REQUIRED ACTION: From the Colossians Bible study below, list each practice it attributes to the Jews in Colosse who held an extreme form of legalistic Judaism. Give the Colossians verse reference cited with each.

DOCUMENT EXCERPT:
◆ ◆ ◆ ◆
We give thanks to God and the Father of our Lord Jesus Christ, praying always for you, Since we heard of your faith in Christ Jesus, and of the love which ye have to all the saints, For the hope which is laid up for you in heaven, whereof ye heard before in the word of the truth of the gospel;” 

If a title was required for this scripture passage I’d call it The Truth of the Gospel.  What I had been taught by my church during the first nineteen years of my life was anything but the truth, that’s why I left it behind.  This was after my conversion in 1996.  At that time I began a diligent search for the truth about my Lord and Savior.  To that end I attended Bible study classes whenever the lights were on at church, read my Bible daily, and visited Christian websites on the internet.  But I still felt “left out” because the Bible didn’t make much sense to me.  Then one day I happened upon an individual teaching the Bible rightly divided online.  He helped me understand what I had been taught before was someone’s version of the truth.  In other words, their preaching and teaching stemmed from denominational traditionalism rather than what God actually said, dispensationaly speaking.  Now I have a healthy respect for certain traditions, but as our Apostle Paul I have an unwavering passion for the truth of the gospel “…for it is the power of God unto salvation to every one that believeth; to the Jew first, and also to the Greek (Gentile)” – Romans 1:16b.

In the introduction to Colossians I mentioned the people living in Colosse lent an ear to the heresies of their day, i.e. those people heralding an extreme form of legalistic Judaism and an early form of Gnosticism.  These Jews retained the Mosaic Law (2:14), imposed circumcision (2:11), adhered to strict dietary restrictions and calendar observations (2:16), and they encouraged asceticism (2:21-23).  Those advocating an early form of Gnosticism (2:8) described matter as evil, denied the divine creation of the universe, held to many angelic beings or spiritual intermediaries existing between God and man, and promoted the worship of these angelic beings (2:18).  The Christian component of these heresies did not deny Christ, they dethroned Him.  He was not regarded as divine or as the Creator God, and His death, therefore, did nothing for man’s salvation.  Paul was not going to permit these heretical teachings (untruths) to take root and thrive in Colosse, so he criticized them in this writing.     

Let’s begin this study at Colossians 1:2.

To the saints and faithful brethren in Christ which are at Colosse: Grace be unto you, and peace, from God our Father and the Lord Jesus Christ.”

The word Grace, as it pertains to God, is used in a number of different ways in the N.T.  It can mean the free unmerited love and favor of God, which brings about man’s salvation through faith (Ephesians 2:8), the spring and source of every spiritual blessing received from him (Ephesians 1:3), the divine influence of the Holy Spirit in renewing the heart and restraining Believers from sin (2 Corinthians 12:9), the state of Grace in which the Believer eternally stands, that is, being in God’s favor (Romans 5:2), and others.  Here Paul most likely used the term Grace to mean the latter.  

Peace means different things, depending on the context.  In a general sense, it might mean a state of quiet, tranquility, or harmony with one another (1 Corinthians 16:11); freedom from conflict, such as, freedom from war with a foreign country; and salvation in that the individual is no longer considered an enemy of God.  Here Paul is saying the Colossians are at peace with God (Romans 5:1).
◆ ◆ ◆ ◆
ENTRIES SUPPLIED:
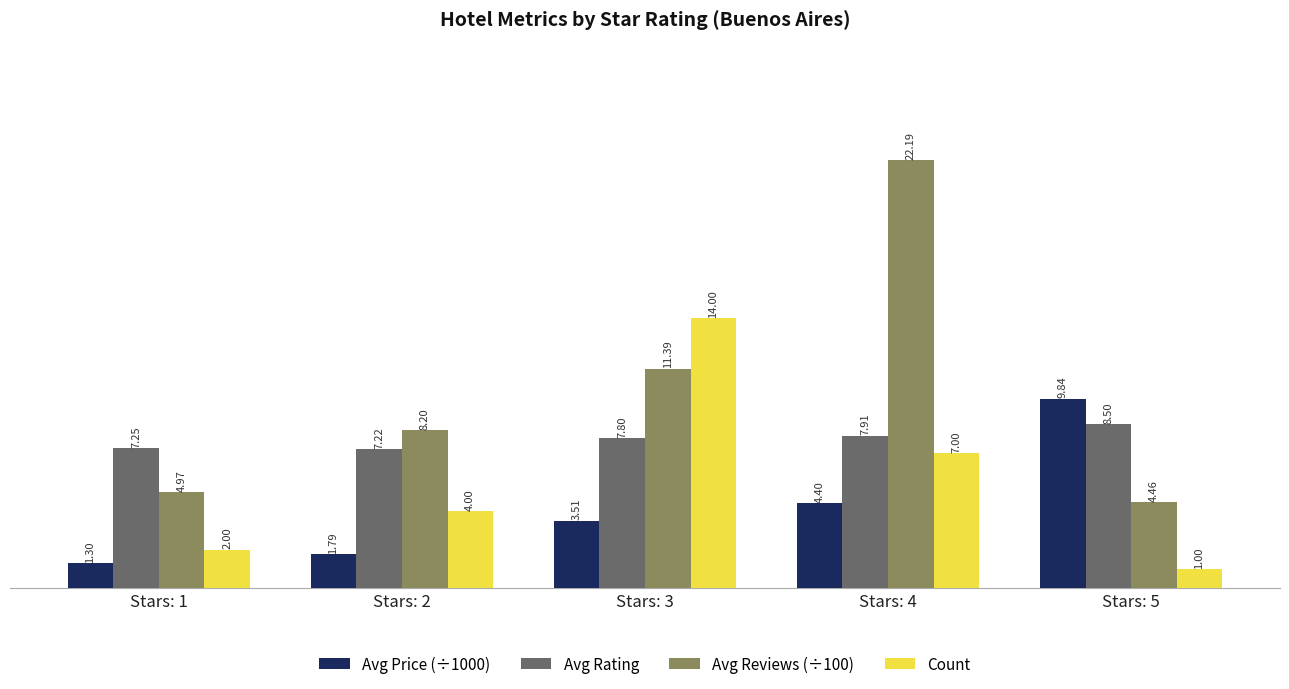

At how many categories does at least one series exceed 6?

5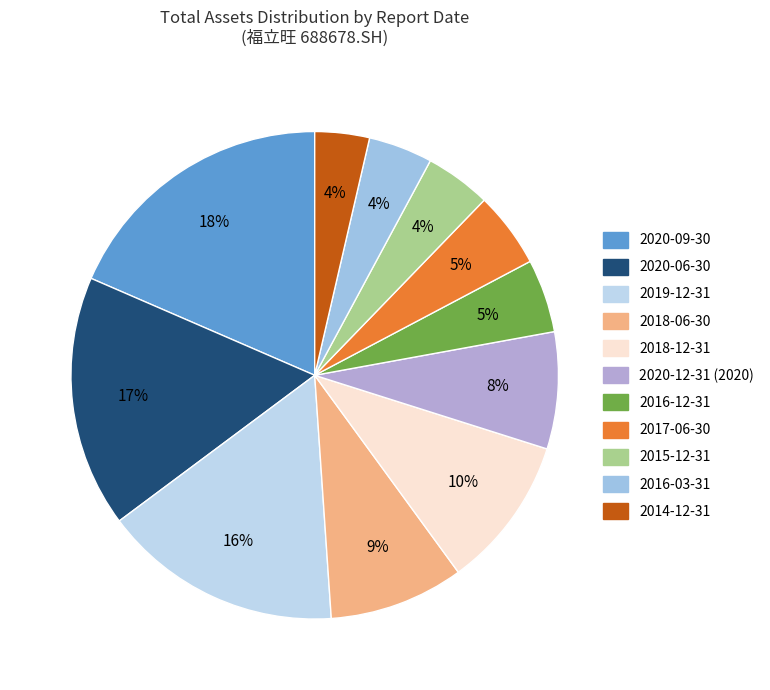

True or false: 2020-06-30 accounts for 25% of the total.

False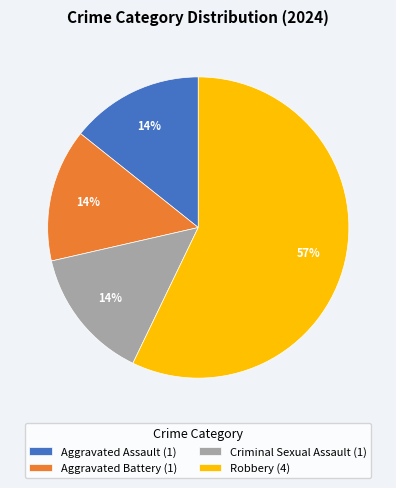

To the nearest percent, what is the difference between the largest and smallest slice percentages?

43%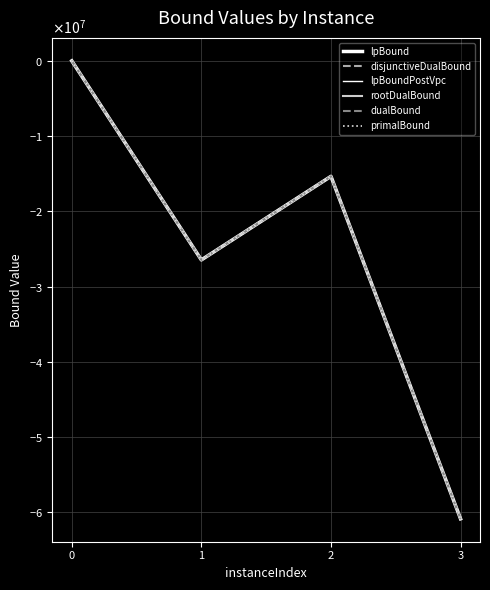

What is the value of the lpBound point at the 4th from the left?

-60853605.3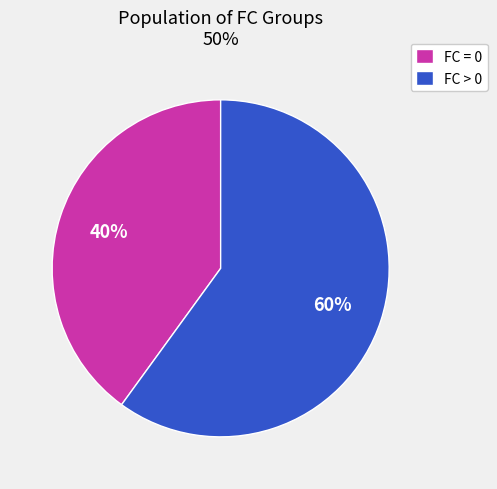

True or false: FC > 0 accounts for 71% of the total.

False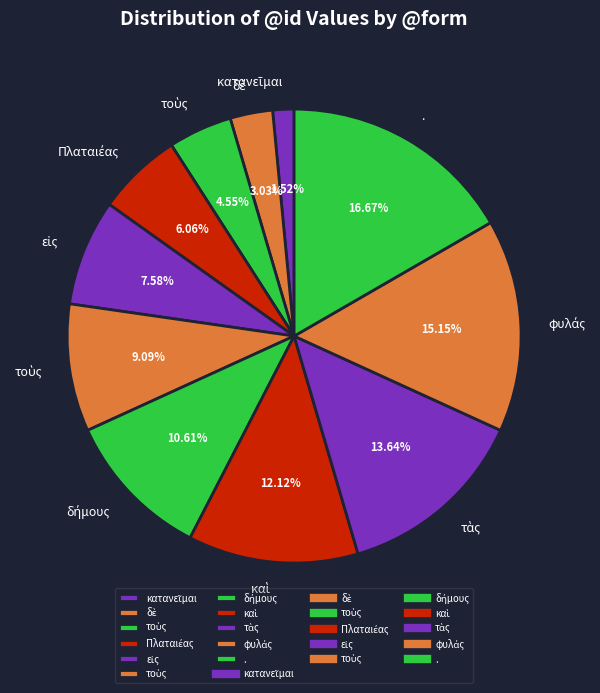

Count the number of slices in the pie.

11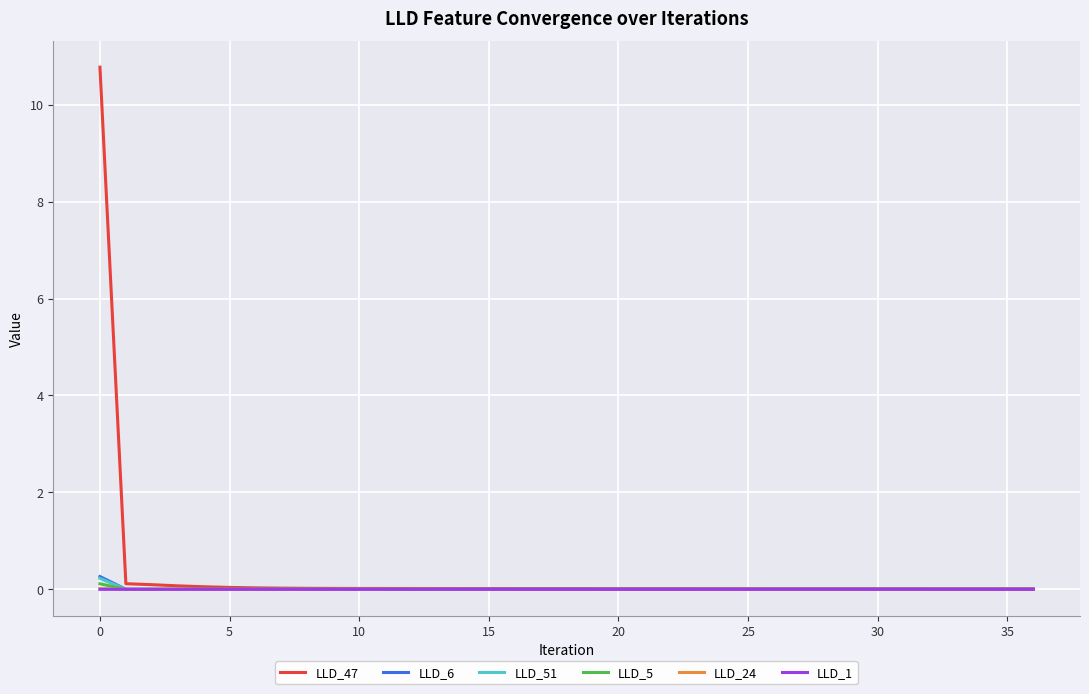

Is this an area chart (filled region under the line)?

No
◆ ◆ ◆ ◆
RESULT FOR THIS TASK:
- Retained the Mosaic Law (2:14)
- Imposed circumcision (2:11)
- Adhered to strict dietary restrictions and calendar observations (2:16)
- Encouraged asceticism (2:21-23)